This section are examples of single column analysis done for each of the 100 columns in the data frame. Keeping only important ones here for space reasons.

One example : career satisfaction vs. HomeRemote option.

In [None]:
sns.factorplot(y='HomeRemote',x='CareerSatisfaction',data=df_js,aspect=4,kind='bar')

In [None]:
sns.countplot(x="CareerSatisfaction", hue='HomeRemote', data=df_js)

**as we can see, people who work full time remotely are most satisfied and people who never worked remotely are least satisfied.**

## 2.3.Data scientists vs other developers
Data-scientists-vs-other-developers

This section compares the career satisfaction among 'DataScientist' and other developers. Because 'DataScientist' shows up in both 'DeveloperType' and 'NonDeveloperType' columns so we had to count for both when considering if the respondent is data scientist or not.

In [None]:
df_js['DeveloperType'] = df_js['DeveloperType'].astype(str)
df_js['NonDeveloperType'] = df_js['NonDeveloperType'].astype(str)

In [None]:
def DeveloperType(datascientist):
    if 'Data scientist' in datascientist:
        return 1
    else:
        return 0

In [None]:
df_js['DataScientist1'] = df_js['DeveloperType'].apply(DeveloperType)
df_js['DataScientist2'] = df_js['NonDeveloperType'].apply(DeveloperType)
df_js['DataScientist3']=df_js.DataScientist1+df_js.DataScientist2

In [None]:
def DataScientist(datascientist):
    if datascientist>=1:
        return 'DataScientist'
    else:
        return 'Others'

In [None]:
df_js['DataScientist']=df_js['DataScientist3'].apply(DataScientist)

In [None]:
df_js.drop(['DataScientist1', 'DataScientist2', 'DataScientist3' ], axis=1, inplace=True)

In [None]:
sns.factorplot(y='DataScientist',x='CareerSatisfaction',data=df_js,aspect=4,kind='bar')

In [None]:
sns.factorplot(y='DataScientist',x='SalaryConverted',data=df_js,aspect=4,kind='bar')

In [None]:
df_js[df_js.SalaryConverted.notnull()].groupby('DataScientist').SalaryConverted.median()

In [None]:
df_js.groupby('DataScientist').CareerSatisfaction.mean()

**finding: as we can see, data scientists are slightly more happier and earn more compared to other types of developers on average.**

## 2.4.Plotting career satisfaction with plotly
Plotting-career-satisfaction-with-plotly

In [None]:
df_js.groupby('Country')['CareerSatisfaction'].agg(['mean','count']).nlargest(5,'mean')

In [None]:
num_countries = len(df_js.groupby('Country')['CareerSatisfaction'].agg(['mean','count']))

> [DATA SECTION]:
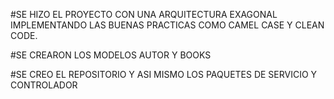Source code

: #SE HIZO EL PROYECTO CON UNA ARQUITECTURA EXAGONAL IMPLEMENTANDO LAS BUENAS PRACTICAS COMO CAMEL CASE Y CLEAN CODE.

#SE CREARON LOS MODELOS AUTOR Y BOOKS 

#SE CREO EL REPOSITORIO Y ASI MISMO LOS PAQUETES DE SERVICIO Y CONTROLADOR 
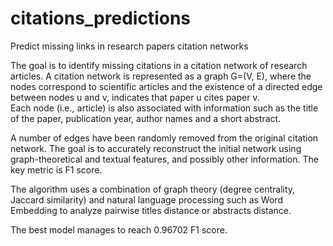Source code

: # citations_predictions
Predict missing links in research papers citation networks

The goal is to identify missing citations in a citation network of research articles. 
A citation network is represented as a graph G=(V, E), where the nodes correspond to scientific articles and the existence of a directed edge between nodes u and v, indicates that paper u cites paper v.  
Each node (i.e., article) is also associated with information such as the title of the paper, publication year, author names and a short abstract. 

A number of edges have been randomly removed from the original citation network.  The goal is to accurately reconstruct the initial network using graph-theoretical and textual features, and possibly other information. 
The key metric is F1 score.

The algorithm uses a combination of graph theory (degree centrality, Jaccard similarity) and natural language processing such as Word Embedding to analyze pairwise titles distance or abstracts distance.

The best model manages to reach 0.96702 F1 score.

> [WORK TO BE COMPLETED]:
Write the next part of the career satisfaction notebook, picking up right after its final line of code. The entries are separate material and have nothing to do with the career satisfaction notebook.

> [RESULT OF THIS EXERCISE]:
print('Number of countries = '+ str(num_countries))

In [None]:
df_worldsatisfaction=df_js.groupby('CountryCode',as_index=False)['CareerSatisfaction'].agg(['mean','count'],)
df_worldsatisfaction1=df_worldsatisfaction.reset_index()
df_worldsatisfaction1.to_csv('worldsatisfaction.csv')
df_worldsatisfaction1.head()

In [None]:
df_ws = pd.read_csv('worldsatisfaction.csv')

In [None]:
df_ws.head(5)

In [None]:
from plotly.offline import download_plotlyjs, init_notebook_mode, plot, iplot
init_notebook_mode(connected=True)
import plotly as py

In [None]:
data = [ dict(
        type = 'choropleth',
        locations = df_worldsatisfaction1['CountryCode'],
        z = df_worldsatisfaction1['mean'],
        text = df_worldsatisfaction1['count'],
        colorscale = ["#f7fbff","#ebf3fb","#deebf7","#d2e3f3","#c6dbef","#b3d2e9","#9ecae1",
              "#85bcdb","#6baed6","#57a0ce","#4292c6","#3082be","#2171b5","#1361a9",
              "#08519c","#0b4083","#08306b"],
        autocolorscale = False,
        reversescale = True,
        marker = dict(
            line = dict (
                color = 'rgb(180,180,180)',
                width = 0.5
            ) ),
        colorbar = dict(
            autotick = False,
            tickprefix = '',
            title = 'World Career Satisfaction'),
      ) ]

layout = dict(
    title = 'World Career Satisfaction',
    geo = dict(
        showframe = False,
        showcoastlines = False,
        projection = dict(
            type = 'Mercator'
        )
    )
)

In [None]:
fig = dict( data=data, layout=layout )
py.offline.iplot( fig, validate=False, filename='d3-world-map' )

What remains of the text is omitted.